**EXERCISE DIRECTIONS**
The listing that follows must be given again in full and exactly.

**THE DATA**

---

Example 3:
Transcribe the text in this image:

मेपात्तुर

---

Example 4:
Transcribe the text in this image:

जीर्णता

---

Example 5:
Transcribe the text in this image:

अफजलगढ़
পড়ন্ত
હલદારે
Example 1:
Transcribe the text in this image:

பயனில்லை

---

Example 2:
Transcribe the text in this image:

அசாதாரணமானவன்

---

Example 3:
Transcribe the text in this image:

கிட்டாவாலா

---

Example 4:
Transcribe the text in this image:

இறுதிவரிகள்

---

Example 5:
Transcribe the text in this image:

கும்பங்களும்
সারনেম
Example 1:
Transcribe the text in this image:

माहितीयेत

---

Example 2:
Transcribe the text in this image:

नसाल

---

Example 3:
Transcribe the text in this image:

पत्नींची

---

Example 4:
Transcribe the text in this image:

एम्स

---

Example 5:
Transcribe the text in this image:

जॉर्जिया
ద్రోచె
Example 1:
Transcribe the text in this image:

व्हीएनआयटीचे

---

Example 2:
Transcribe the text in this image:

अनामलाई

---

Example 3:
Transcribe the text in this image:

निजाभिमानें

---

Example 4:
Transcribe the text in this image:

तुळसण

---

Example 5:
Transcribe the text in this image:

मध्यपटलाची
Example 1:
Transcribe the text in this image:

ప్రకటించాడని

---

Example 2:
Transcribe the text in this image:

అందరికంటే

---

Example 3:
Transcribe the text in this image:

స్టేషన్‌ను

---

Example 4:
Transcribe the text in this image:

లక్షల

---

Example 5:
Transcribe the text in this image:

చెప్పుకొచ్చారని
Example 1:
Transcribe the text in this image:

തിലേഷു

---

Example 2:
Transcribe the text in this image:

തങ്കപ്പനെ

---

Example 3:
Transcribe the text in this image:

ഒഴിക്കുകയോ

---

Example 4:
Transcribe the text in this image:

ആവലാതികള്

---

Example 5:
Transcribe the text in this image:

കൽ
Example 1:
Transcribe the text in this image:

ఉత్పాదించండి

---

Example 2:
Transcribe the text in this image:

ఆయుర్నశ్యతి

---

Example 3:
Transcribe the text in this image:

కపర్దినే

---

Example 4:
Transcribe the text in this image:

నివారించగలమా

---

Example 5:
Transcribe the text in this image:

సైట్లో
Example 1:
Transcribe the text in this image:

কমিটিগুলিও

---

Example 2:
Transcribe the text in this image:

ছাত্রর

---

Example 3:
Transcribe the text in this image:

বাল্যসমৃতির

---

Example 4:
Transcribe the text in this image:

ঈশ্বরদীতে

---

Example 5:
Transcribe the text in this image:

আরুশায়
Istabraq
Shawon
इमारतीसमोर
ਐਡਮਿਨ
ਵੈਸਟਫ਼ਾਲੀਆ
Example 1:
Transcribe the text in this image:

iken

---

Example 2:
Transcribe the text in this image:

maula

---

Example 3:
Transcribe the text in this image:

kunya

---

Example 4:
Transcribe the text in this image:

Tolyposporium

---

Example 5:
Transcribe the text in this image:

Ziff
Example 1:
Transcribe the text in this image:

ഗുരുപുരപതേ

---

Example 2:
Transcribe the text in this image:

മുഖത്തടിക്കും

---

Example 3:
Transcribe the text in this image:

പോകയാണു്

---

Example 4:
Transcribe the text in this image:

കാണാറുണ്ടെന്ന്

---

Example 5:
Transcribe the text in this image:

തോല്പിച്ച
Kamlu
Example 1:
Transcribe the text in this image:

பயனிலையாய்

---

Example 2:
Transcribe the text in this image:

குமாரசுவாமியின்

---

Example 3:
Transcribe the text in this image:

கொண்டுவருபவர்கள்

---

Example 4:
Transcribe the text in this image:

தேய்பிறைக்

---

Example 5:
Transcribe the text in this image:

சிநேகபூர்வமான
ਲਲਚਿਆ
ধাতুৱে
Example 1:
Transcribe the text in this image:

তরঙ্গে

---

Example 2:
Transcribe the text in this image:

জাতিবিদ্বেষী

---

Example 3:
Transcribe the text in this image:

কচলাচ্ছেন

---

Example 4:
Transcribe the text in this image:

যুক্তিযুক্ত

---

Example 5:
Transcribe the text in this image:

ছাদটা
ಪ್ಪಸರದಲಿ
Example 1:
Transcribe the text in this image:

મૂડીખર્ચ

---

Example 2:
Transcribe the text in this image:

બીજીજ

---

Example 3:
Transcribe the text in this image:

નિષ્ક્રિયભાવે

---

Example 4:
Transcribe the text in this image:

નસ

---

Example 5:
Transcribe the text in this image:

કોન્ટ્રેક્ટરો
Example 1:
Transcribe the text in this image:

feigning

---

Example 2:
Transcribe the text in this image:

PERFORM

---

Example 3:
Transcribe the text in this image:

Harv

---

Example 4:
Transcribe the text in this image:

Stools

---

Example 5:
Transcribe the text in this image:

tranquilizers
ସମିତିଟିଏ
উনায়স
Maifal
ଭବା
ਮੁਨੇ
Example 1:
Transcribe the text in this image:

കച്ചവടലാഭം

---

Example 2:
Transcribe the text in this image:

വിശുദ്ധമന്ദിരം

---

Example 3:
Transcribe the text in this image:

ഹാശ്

**WRITTEN ANSWER**
---

Example 3:
Transcribe the text in this image:

मेपात्तुर

---

Example 4:
Transcribe the text in this image:

जीर्णता

---

Example 5:
Transcribe the text in this image:

अफजलगढ़
পড়ন্ত
હલદારે
Example 1:
Transcribe the text in this image:

பயனில்லை

---

Example 2:
Transcribe the text in this image:

அசாதாரணமானவன்

---

Example 3:
Transcribe the text in this image:

கிட்டாவாலா

---

Example 4:
Transcribe the text in this image:

இறுதிவரிகள்

---

Example 5:
Transcribe the text in this image:

கும்பங்களும்
সারনেম
Example 1:
Transcribe the text in this image:

माहितीयेत

---

Example 2:
Transcribe the text in this image:

नसाल

---

Example 3:
Transcribe the text in this image:

पत्नींची

---

Example 4:
Transcribe the text in this image:

एम्स

---

Example 5:
Transcribe the text in this image:

जॉर्जिया
ద్రోచె
Example 1:
Transcribe the text in this image:

व्हीएनआयटीचे

---

Example 2:
Transcribe the text in this image:

अनामलाई

---

Example 3:
Transcribe the text in this image:

निजाभिमानें

---

Example 4:
Transcribe the text in this image:

तुळसण

---

Example 5:
Transcribe the text in this image:

मध्यपटलाची
Example 1:
Transcribe the text in this image:

ప్రకటించాడని

---

Example 2:
Transcribe the text in this image:

అందరికంటే

---

Example 3:
Transcribe the text in this image:

స్టేషన్‌ను

---

Example 4:
Transcribe the text in this image:

లక్షల

---

Example 5:
Transcribe the text in this image:

చెప్పుకొచ్చారని
Example 1:
Transcribe the text in this image:

തിലേഷു

---

Example 2:
Transcribe the text in this image:

തങ്കപ്പനെ

---

Example 3:
Transcribe the text in this image:

ഒഴിക്കുകയോ

---

Example 4:
Transcribe the text in this image:

ആവലാതികള്

---

Example 5:
Transcribe the text in this image:

കൽ
Example 1:
Transcribe the text in this image:

ఉత్పాదించండి

---

Example 2:
Transcribe the text in this image:

ఆయుర్నశ్యతి

---

Example 3:
Transcribe the text in this image:

కపర్దినే

---

Example 4:
Transcribe the text in this image:

నివారించగలమా

---

Example 5:
Transcribe the text in this image:

సైట్లో
Example 1:
Transcribe the text in this image:

কমিটিগুলিও

---

Example 2:
Transcribe the text in this image:

ছাত্রর

---

Example 3:
Transcribe the text in this image:

বাল্যসমৃতির

---

Example 4:
Transcribe the text in this image:

ঈশ্বরদীতে

---

Example 5:
Transcribe the text in this image:

আরুশায়
Istabraq
Shawon
इमारतीसमोर
ਐਡਮਿਨ
ਵੈਸਟਫ਼ਾਲੀਆ
Example 1:
Transcribe the text in this image:

iken

---

Example 2:
Transcribe the text in this image:

maula

---

Example 3:
Transcribe the text in this image:

kunya

---

Example 4:
Transcribe the text in this image:

Tolyposporium

---

Example 5:
Transcribe the text in this image:

Ziff
Example 1:
Transcribe the text in this image:

ഗുരുപുരപതേ

---

Example 2:
Transcribe the text in this image:

മുഖത്തടിക്കും

---

Example 3:
Transcribe the text in this image:

പോകയാണു്

---

Example 4:
Transcribe the text in this image:

കാണാറുണ്ടെന്ന്

---

Example 5:
Transcribe the text in this image:

തോല്പിച്ച
Kamlu
Example 1:
Transcribe the text in this image:

பயனிலையாய்

---

Example 2:
Transcribe the text in this image:

குமாரசுவாமியின்

---

Example 3:
Transcribe the text in this image:

கொண்டுவருபவர்கள்

---

Example 4:
Transcribe the text in this image:

தேய்பிறைக்

---

Example 5:
Transcribe the text in this image:

சிநேகபூர்வமான
ਲਲਚਿਆ
ধাতুৱে
Example 1:
Transcribe the text in this image:

তরঙ্গে

---

Example 2:
Transcribe the text in this image:

জাতিবিদ্বেষী

---

Example 3:
Transcribe the text in this image:

কচলাচ্ছেন

---

Example 4:
Transcribe the text in this image:

যুক্তিযুক্ত

---

Example 5:
Transcribe the text in this image:

ছাদটা
ಪ್ಪಸರದಲಿ
Example 1:
Transcribe the text in this image:

મૂડીખર્ચ

---

Example 2:
Transcribe the text in this image:

બીજીજ

---

Example 3:
Transcribe the text in this image:

નિષ્ક્રિયભાવે

---

Example 4:
Transcribe the text in this image:

નસ

---

Example 5:
Transcribe the text in this image:

કોન્ટ્રેક્ટરો
Example 1:
Transcribe the text in this image:

feigning

---

Example 2:
Transcribe the text in this image:

PERFORM

---

Example 3:
Transcribe the text in this image:

Harv

---

Example 4:
Transcribe the text in this image:

Stools

---

Example 5:
Transcribe the text in this image:

tranquilizers
ସମିତିଟିଏ
উনায়স
Maifal
ଭବା
ਮੁਨੇ
Example 1:
Transcribe the text in this image:

കച്ചവടലാഭം

---

Example 2:
Transcribe the text in this image:

വിശുദ്ധമന്ദിരം

---

Example 3:
Transcribe the text in this image:

ഹാശ്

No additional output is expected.